Daniel D’Amico, Geschäftsführer von Deine-Tierwelt.de im Interview.

Herr D’Amico, was tun Sie als Betreiber einer Plattform für Tierhandel gegen betrügerische Inserate?
Sehr viel. Zum einen wollen wir die Interessenten sensibilisieren, auf welche Punkte zu achten ist, wenn man ein Tier über das Internet aussucht. Ich bin der Überzeugung, dass informierte Menschen der Schlüssel sind, um Betrüger zu entlarven. Wir arbeiten mit dem Verein für das Deutsche Hundewesen (VDH), und auch diverse Tierschutzorganisationen wie etwa Tasso unterstützen wir, indem wir auf deren Projekte aufmerksam machen. Dann findet man auf der Startseite Tipps für den Hundekauf, eine Welpencheckliste und Hinweise, wie man unseriöse Angebote erkennt. Diese Informationen verschicken wir auch als Newsletter, wenn jemand Interesse an einem ungeprüften Inserat bekundet. Im Januar wird unsere Plattform runderneuert, dann werden wir diese Ansätze noch ausbauen.

Und wie gehen Sie mit unseriösen Händlern um?
Wenn jemand eine Anzeige bei uns aufgibt, wird diese eingehend geprüft. Zuerst durch einen lernenden Algorithmus, der auf bestimmte Worte und Textteile reagiert. Zwei Mitarbeiter prüfen zudem stichprobenweise die eingehenden Anzeigen und machen auch Testanrufe, wenn ihnen etwas komisch vorkommt.

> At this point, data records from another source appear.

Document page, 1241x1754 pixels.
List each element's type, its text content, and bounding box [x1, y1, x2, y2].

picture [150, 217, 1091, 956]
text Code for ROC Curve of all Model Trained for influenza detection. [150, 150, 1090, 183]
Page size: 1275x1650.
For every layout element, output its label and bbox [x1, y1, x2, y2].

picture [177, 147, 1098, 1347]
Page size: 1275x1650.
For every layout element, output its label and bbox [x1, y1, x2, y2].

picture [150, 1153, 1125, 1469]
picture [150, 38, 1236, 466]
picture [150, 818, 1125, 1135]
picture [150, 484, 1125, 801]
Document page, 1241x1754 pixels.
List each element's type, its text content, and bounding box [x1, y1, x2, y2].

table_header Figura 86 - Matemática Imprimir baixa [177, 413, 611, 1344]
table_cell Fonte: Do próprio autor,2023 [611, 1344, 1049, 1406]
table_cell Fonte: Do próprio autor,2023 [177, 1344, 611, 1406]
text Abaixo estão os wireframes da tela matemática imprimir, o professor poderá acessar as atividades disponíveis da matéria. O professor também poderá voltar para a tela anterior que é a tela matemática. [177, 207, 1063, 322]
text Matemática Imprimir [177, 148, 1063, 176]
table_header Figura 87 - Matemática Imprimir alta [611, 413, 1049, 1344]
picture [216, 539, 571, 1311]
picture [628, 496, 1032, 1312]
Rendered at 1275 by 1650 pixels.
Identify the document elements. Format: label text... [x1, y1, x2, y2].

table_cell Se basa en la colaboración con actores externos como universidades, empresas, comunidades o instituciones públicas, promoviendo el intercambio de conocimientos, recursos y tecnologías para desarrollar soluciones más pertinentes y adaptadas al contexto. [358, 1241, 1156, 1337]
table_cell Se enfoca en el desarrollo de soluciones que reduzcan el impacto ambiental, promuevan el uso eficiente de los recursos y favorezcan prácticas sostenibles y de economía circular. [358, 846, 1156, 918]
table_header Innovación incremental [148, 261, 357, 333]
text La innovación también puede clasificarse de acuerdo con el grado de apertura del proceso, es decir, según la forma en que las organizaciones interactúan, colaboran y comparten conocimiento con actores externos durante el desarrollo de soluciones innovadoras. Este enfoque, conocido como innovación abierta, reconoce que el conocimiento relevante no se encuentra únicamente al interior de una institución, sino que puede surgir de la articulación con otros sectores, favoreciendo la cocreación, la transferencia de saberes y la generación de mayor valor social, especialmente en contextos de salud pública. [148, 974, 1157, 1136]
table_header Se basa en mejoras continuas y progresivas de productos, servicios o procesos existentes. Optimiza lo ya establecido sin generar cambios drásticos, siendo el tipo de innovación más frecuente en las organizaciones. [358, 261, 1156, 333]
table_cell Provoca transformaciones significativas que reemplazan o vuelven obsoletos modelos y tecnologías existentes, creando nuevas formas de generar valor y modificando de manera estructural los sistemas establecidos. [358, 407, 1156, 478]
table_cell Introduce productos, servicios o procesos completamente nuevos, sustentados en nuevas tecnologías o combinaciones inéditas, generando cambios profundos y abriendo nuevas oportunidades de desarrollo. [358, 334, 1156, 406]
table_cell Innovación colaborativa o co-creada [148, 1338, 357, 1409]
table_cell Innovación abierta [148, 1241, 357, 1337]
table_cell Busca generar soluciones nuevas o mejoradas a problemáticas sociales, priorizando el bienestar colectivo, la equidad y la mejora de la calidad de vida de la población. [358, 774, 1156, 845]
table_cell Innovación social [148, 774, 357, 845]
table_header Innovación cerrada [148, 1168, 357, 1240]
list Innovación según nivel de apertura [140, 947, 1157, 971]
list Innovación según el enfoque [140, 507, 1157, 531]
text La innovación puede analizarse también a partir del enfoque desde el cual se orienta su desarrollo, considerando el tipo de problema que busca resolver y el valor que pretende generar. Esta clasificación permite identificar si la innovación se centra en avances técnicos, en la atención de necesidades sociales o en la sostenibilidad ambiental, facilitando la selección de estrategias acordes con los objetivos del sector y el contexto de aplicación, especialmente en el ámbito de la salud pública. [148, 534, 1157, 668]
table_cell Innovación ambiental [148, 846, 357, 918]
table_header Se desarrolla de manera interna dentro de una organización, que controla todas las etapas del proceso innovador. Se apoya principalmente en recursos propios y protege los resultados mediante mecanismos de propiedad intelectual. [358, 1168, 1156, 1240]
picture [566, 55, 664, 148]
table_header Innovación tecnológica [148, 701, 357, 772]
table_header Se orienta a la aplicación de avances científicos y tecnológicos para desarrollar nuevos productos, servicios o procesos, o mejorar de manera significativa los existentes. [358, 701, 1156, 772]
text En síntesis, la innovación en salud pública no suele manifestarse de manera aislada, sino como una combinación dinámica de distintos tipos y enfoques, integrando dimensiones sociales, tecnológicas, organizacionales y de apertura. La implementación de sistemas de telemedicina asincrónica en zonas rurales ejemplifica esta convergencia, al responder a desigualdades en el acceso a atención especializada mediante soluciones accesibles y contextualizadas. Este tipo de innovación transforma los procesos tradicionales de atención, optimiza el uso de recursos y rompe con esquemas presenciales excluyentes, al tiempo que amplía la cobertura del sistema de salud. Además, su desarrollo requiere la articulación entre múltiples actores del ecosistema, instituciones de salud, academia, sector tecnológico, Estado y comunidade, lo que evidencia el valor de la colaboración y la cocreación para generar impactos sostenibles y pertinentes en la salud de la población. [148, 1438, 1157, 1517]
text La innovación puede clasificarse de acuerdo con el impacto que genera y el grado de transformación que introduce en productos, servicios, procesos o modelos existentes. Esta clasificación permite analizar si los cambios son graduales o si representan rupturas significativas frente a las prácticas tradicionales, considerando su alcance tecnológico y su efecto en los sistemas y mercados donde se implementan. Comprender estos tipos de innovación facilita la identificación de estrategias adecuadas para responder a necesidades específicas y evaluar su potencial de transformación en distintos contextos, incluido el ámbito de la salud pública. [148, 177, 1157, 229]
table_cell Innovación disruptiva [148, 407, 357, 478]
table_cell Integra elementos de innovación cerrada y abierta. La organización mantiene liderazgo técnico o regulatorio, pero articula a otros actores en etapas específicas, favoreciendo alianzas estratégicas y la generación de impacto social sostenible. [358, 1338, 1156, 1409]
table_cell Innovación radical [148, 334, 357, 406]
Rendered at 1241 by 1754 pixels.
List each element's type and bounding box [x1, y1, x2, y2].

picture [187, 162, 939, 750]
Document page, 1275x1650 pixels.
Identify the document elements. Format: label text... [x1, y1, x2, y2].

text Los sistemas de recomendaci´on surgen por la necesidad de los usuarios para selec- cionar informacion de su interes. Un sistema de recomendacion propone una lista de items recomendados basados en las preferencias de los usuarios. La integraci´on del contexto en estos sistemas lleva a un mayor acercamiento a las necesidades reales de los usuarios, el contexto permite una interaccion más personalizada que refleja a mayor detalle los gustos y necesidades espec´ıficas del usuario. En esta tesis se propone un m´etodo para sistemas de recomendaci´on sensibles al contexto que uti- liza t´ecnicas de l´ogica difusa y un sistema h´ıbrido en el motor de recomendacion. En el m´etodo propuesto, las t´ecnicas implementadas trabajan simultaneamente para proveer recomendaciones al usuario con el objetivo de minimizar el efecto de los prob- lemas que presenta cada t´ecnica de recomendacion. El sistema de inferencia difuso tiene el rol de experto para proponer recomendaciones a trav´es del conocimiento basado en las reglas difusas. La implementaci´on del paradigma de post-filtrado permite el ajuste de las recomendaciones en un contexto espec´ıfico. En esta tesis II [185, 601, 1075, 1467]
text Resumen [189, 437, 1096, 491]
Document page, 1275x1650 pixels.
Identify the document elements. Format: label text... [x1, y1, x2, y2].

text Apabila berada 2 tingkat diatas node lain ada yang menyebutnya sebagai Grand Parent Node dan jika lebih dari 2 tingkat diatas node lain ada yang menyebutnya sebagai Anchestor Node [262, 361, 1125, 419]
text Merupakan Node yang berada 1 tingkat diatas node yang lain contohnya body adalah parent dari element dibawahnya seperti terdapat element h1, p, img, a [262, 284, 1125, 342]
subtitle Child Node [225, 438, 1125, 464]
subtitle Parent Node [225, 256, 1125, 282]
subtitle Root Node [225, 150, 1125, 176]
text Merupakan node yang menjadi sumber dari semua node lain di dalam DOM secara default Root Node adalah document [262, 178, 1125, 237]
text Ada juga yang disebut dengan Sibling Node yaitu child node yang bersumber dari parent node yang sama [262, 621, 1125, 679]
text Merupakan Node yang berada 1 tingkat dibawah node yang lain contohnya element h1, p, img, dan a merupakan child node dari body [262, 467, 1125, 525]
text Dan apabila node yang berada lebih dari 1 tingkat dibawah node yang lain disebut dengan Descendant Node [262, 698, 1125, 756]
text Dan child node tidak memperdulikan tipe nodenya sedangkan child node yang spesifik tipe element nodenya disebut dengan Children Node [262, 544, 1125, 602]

Erweist sich ein Inserat als Betrug, wird es umgehend gelöscht. Wir führen auch eine schwarze Liste mit E-Mail-Adressen und IP-Adressen von eindeutigen Betrügern. Deren Anzeigen werden sofort aussortiert.

Was sollte man tun, wenn man ein verdächtiges Inserat findet?
Wir sind eine Vermittlerplattform und stellen Züchtern und Kunden die technische Basis zur Verfügung. Deshalb gibt es keine hundertprozentige Sicherheit vor betrügerischen Anzeigen. Allerdings steht für uns die Seriosität im Sinne der Tiere und der Nutzer im Vordergrund. Der Button „Anzeige melden“ ist etwa recht prominent auf der Seite platziert. Hat ein Interessent den Verdacht, mit einem Angebot stimmt etwas nicht, sollte er gleich diesen Button drücken. Wir prüfen das Inserat umgehend und löschen es, sollte sich der Verdacht erhärten. Wir nehmen das sehr ernst.

Was wird sich mit der Neuauflage von Deine-Tierwelt.de im Bereich Sicherheit verändern?
Es wird für Züchter möglich sein, Logos von seriösen Verbänden wie etwa dem VDH einzubinden, wenn sie dort Mitglied sind – selbstverständlich wird auch das überprüft. Der Nutzer kann nach solchen Qualitätsmerkmalen filtern. Wir möchten damit die sicheren Inserate in den Vordergrund bringen und unsichere, dubiose Angebote aus dem direkten Blickfeld nehmen. Jeder Anbieter wird zudem ein umfangreiches Profil bekommen – auch das schafft Sicherheit.